Charlie is a realist, and a great leader. When I saw him a couple of weeks ago in Washington (both testifying before Congress), I said to him "life will go on," and he grinned and agreed wholeheartedly. There is a fundamental conflict from what Charles Murray, myself, and many veteran professors think, and what the Obama Administration and other well meaning groups (the sainted Lumina Foundation comes immediately to mind) believe is the optimal degree of college participation. To Obama-Lumina, and, no doubt, most university presidents, bigger is better, more is good. Everyone should go to college. College provides opportunities, college graduates are more productive and promote economic growth, full access promotes equality, etc., etc., etc.
Yet this is a romantic view of life that bears little resemblance to reality. A huge percentage of Americans (more than one-fourth) do not graduate from high school in a timely manner. More than 40 percent of those who enter college do not graduate. A growing proportion of those graduating are taking jobs that do not really require college skills. Those not going to college now, on average, have lower cognitive skills, less motivation, less already accumulated human capital, than those who do. Pushing those currently not attending college into universities is setting up millions of Americans to fail --either out of school (probably with big debts), or successfully graduated with the prospects of taking relatively menial jobs.
The last point does not get enough emphasis. I had a tree cut down last fall by two guys --one with less than a high school education, the second an honors history graduate of my university. The less formally educated guy was just as adept at cutting down the tree, assessing risks of various cutting strategies, etc. An awful lot of the human capital of the United States comes on the job. Was a college degree really needed for the tens of thousands of mail carriers in the United States that possess one? I am not against their having the degree, but I am against governmental funding of it, giving the scarcity of national resources and the fact we have vastly over committed ourselves in terms of public policies.

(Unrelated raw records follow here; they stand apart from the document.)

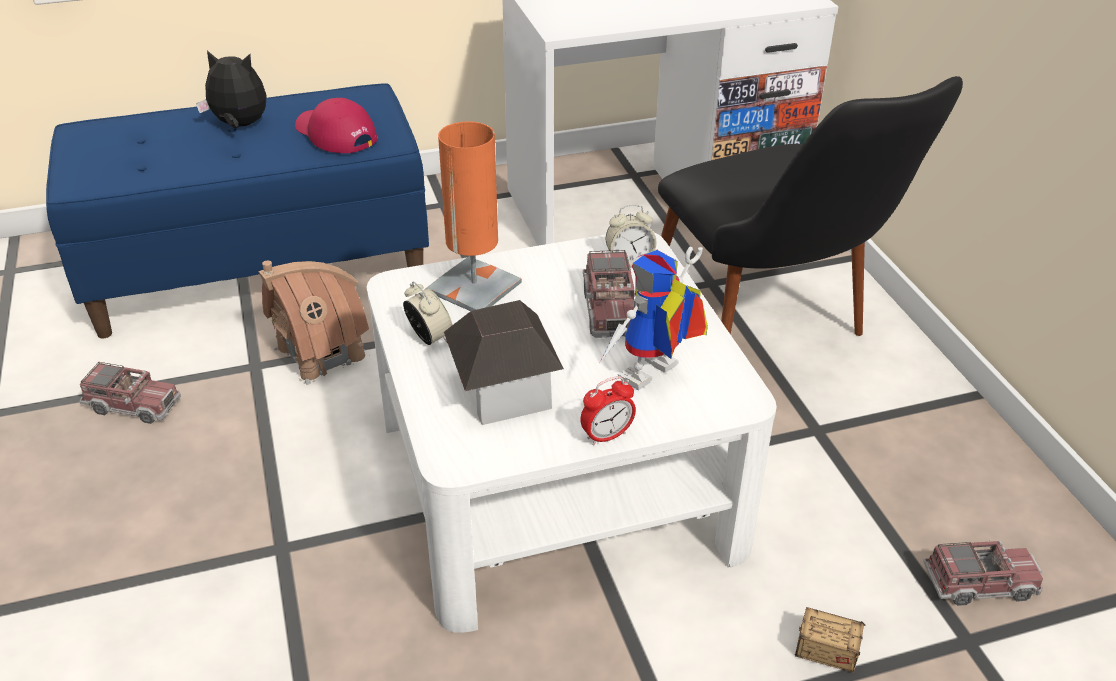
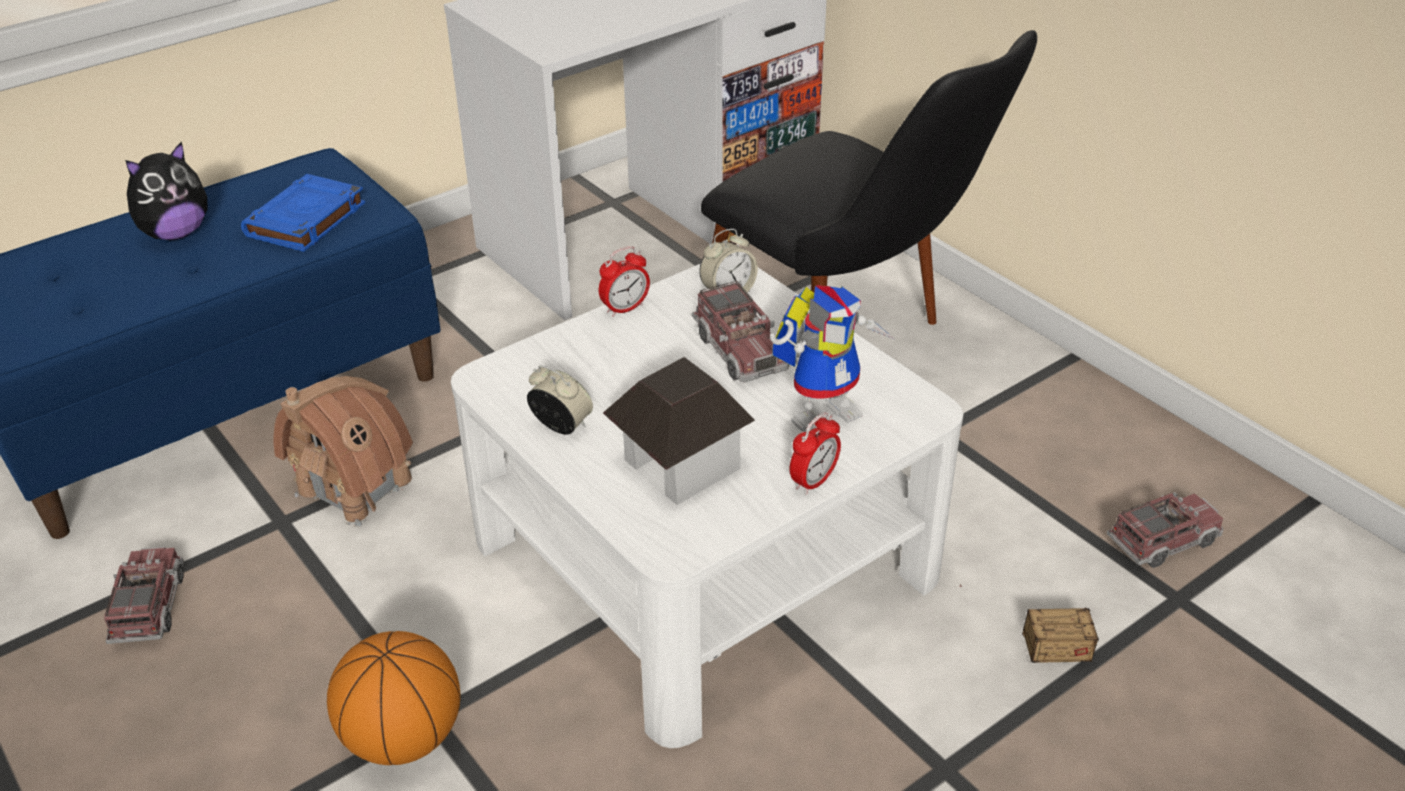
camera: 20 degrees left, 0 degrees up
(133, 405) = (149, 607): toy truck -> toy truck turned 90 degrees counterclockwise
(239, 126) = (175, 233): plush toy -> plush toy turned 150 degrees clockwise
(253, 557) = (404, 738): none -> basketball
(335, 134) = (305, 220): red cap -> blue book
(474, 287) = (577, 359): orange table lamp -> none
(537, 255) = (625, 308): none -> alarm clock
(652, 379) = (824, 411): toy robot -> toy robot turned 150 degrees counterclockwise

I also worry that the quality of college education is declining, as less qualified students, along with professors afraid of their own shadow who insist on giving everyone high grades, mean that today's students know less and work less (an average of a total of well under 30 hours a week for full-time students), etc. It is interesting that the National Survey of Adult Literacy from 1992 to 2003 saw a bigger decline in literacy amongst college educated adults than any other group, and that total national literacy per capita stayed constant --despite large increases in educational attainment. I think we are doing less with more, generating lower efficiency, thwarting goals of equality of opportunity, and deceiving a generation of young Americans. So I, for one, am happy Cal State is reducing enrollments.